There is also a legal and moral foundation for insisting on more than tokenism. Jamaica’s Disabilities Act, 2014 recognises that communication includes signed language and sets out the principle that persons with disabilities should participate “on an equal basis with others” in political and public life. International commitments, such as the UN Convention on the Rights of Persons with Disabilities, reinforce that States must remove barriers to full participation. These are not optional niceties; they are rights-based obligations that require deliberate planning, reasonable accommodation, and the allocation of resources so that inclusion becomes routine rather than an afterthought.
If we want debates that genuinely include every Jamaican, the path forward is practical and immediate.
Firstly, the Jamaica Debates Commission and broadcasters should adopt a written, binding protocol: Any national political debate or campaign broadcast must include certified Jamaican sign language interpreters whose credentials and experience are publicly disclosed in advance; procurement and selection should be undertaken transparently with consultation from the Jamaica Association for the Deaf and Sign Clubs of Jamaica.
Secondly, technical standards must be non-negotiable. Interpreters must be shown in a dedicated, sufficiently large picture-in-picture box, with clean lighting and camera framing, and camera switches must not interrupt the continuous feed of the interpreter.
Thirdly, invest in capacity. Government, private broadcasters, and civil society should fund accredited training and a national roster of JSL interpreters so there is depth of talent, especially for high-stakes live political events.
Fourthly, expand accessibility measures in parallel — qualified live captioning, translated written summaries, and accessible online video players — so people who use different modalities can each get reliable access.
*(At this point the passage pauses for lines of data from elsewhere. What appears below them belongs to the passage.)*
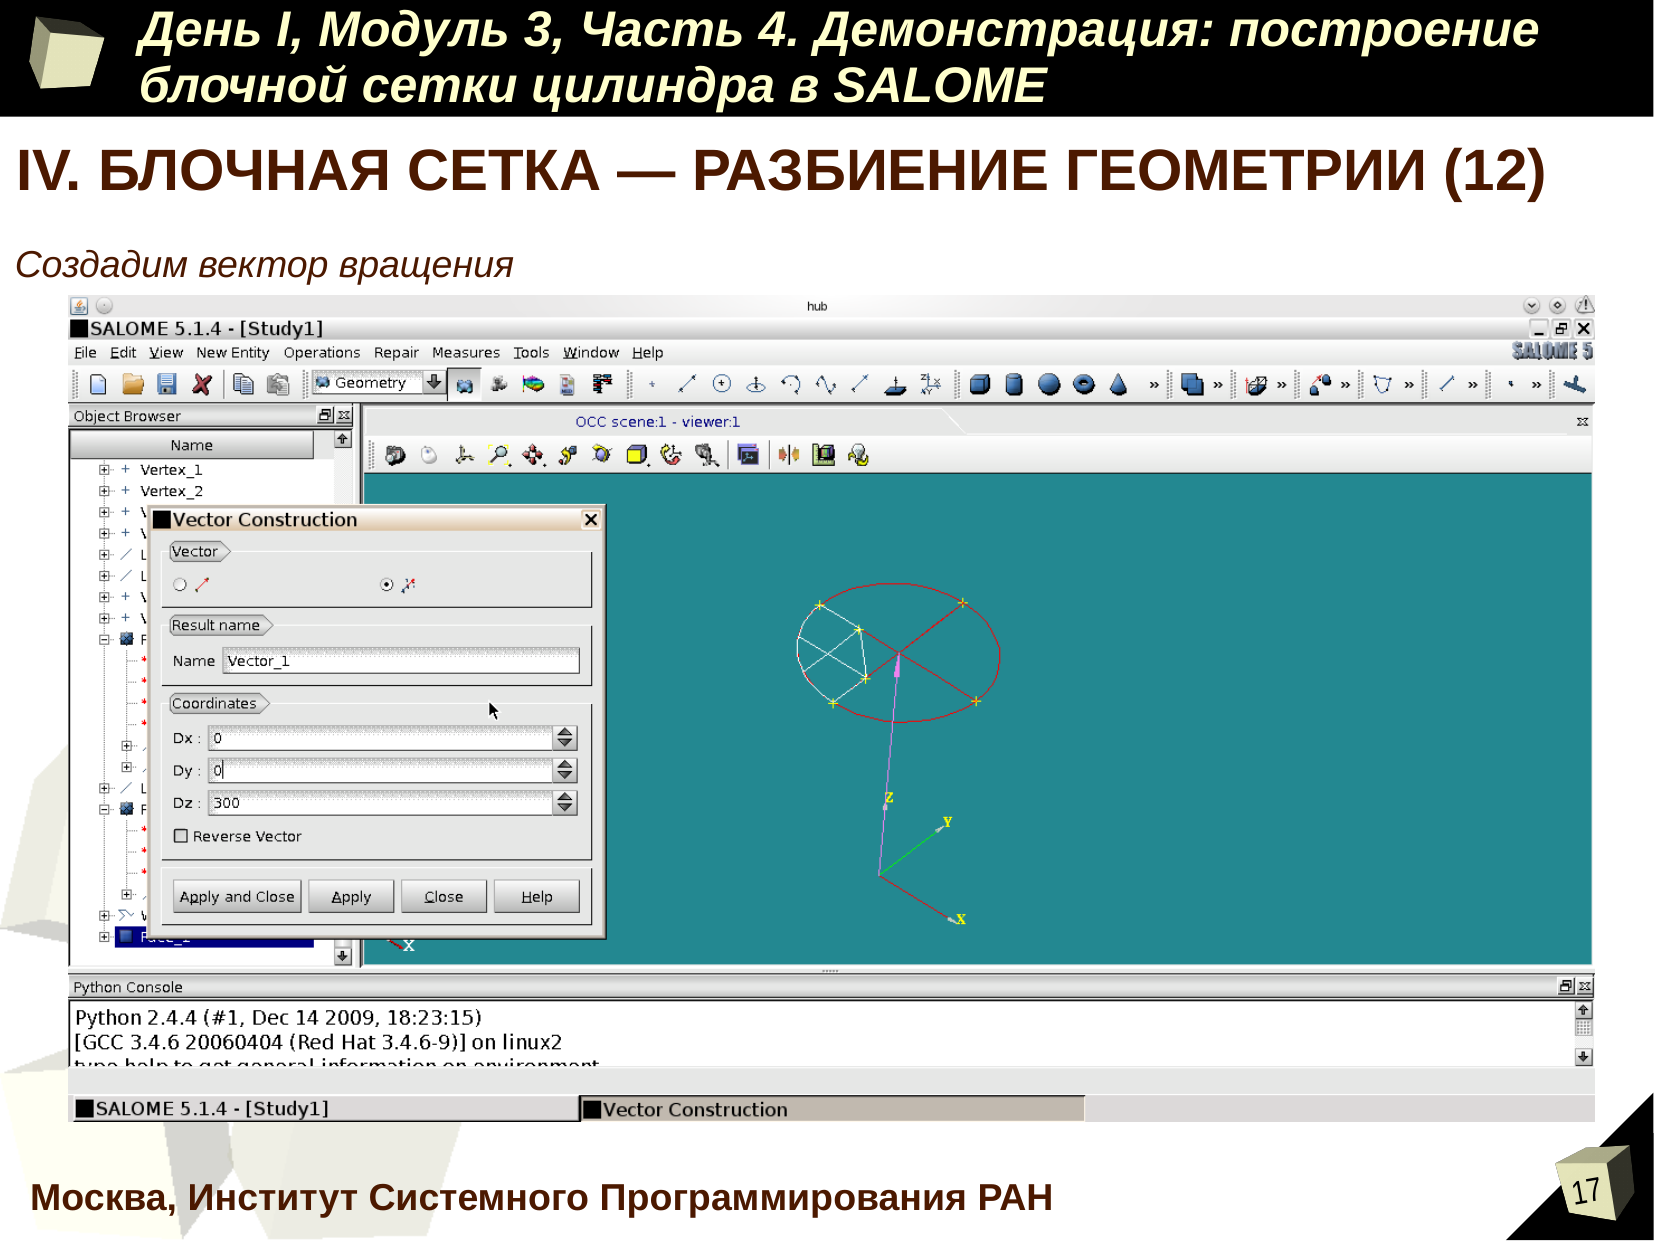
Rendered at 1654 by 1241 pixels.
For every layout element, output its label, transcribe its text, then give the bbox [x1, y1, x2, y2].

text_box IV. БЛОЧНАЯ СЕТКА — РАЗБИЕНИЕ ГЕОМЕТРИИ (12) [1, 130, 1654, 211]
picture [464, 1193, 472, 1198]
text_box Создадим вектор вращения [0, 236, 1654, 294]
picture [0, 295, 1595, 1241]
Fifthly, the Disabilities Act already recognises sign language within the sphere of communication; government should accelerate initiatives to recognise and strengthen Jamaican sign language across public communication platforms, education, and emergency systems.
Finally, set accountability mechanisms. Require post-broadcast accessibility audits and public reporting so failures are documented and corrected before the next election cycle. These actions are feasible, they require will, money, and the political recognition that inclusion is a democratic necessity, not an optional enhancement.
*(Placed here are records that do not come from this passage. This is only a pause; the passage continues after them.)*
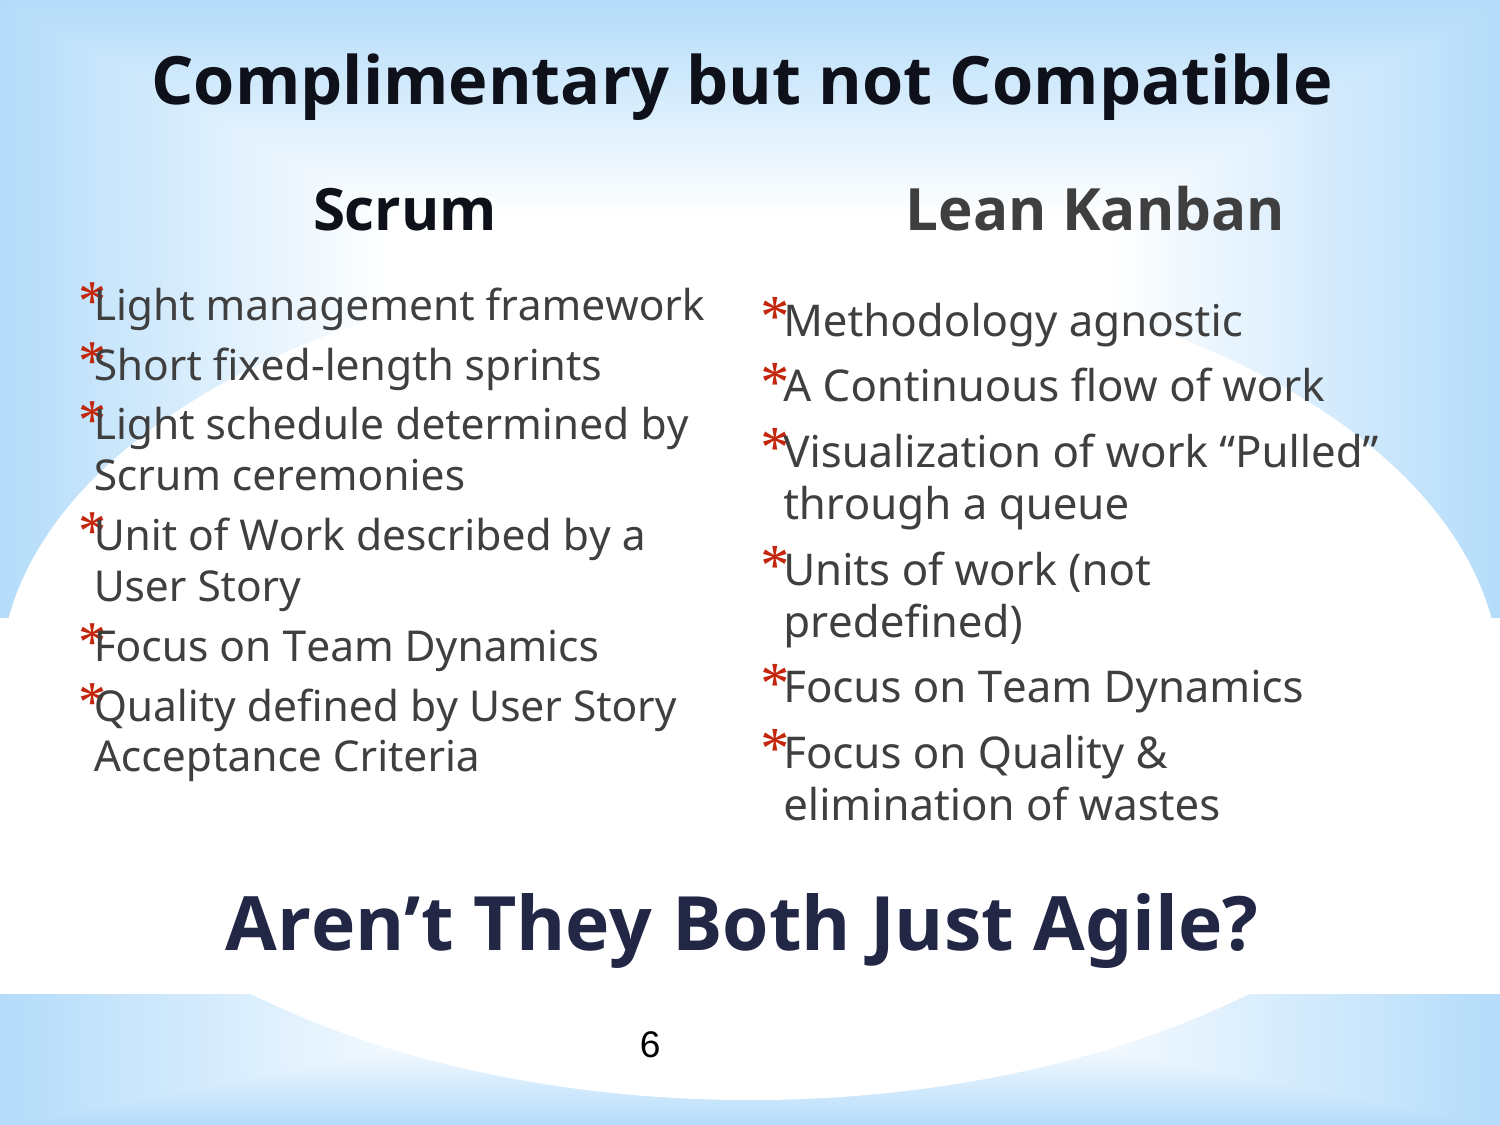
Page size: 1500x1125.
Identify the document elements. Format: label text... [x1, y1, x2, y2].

list Light management framework Short fixed-length sprints Light schedule determined by Scrum ceremonies Unit of Work described by a User Story Focus on Team Dynamics Quality defined by User Story Acceptance Criteria [60, 270, 721, 841]
picture [0, 0, 1500, 908]
list Scrum [90, 164, 676, 270]
text_box <number> [624, 1012, 925, 1073]
title Aren’t They Both Just Agile? [105, 867, 1381, 1006]
list Methodology agnostic A Continuous flow of work Visualization of work “Pulled” through a queue Units of work (not predefined) Focus on Team Dynamics Focus on Quality & elimination of wastes [740, 285, 1411, 841]
list Lean Kanban [765, 164, 1381, 285]
title Complimentary but not Compatible [75, 29, 1411, 196]
picture [0, 993, 1500, 1125]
Jamaica has done important work on disability policy in recent years, and advocacy groups continue to push for stronger implementation. But policy on paper must be matched by practice in every medium where civic life happens, and during an election season, debates are about as central as it gets.
If we are to claim that every Jamaican has an equal voice at the ballot box, then the institutions that shape public opinion must ensure every Jamaican can both hear and be heard, even when hearing depends on a pair of hands translating ideas into sight.
Democracy that listens only to those who already have access is not a democracy at all, and it is our collective responsibility to fix that.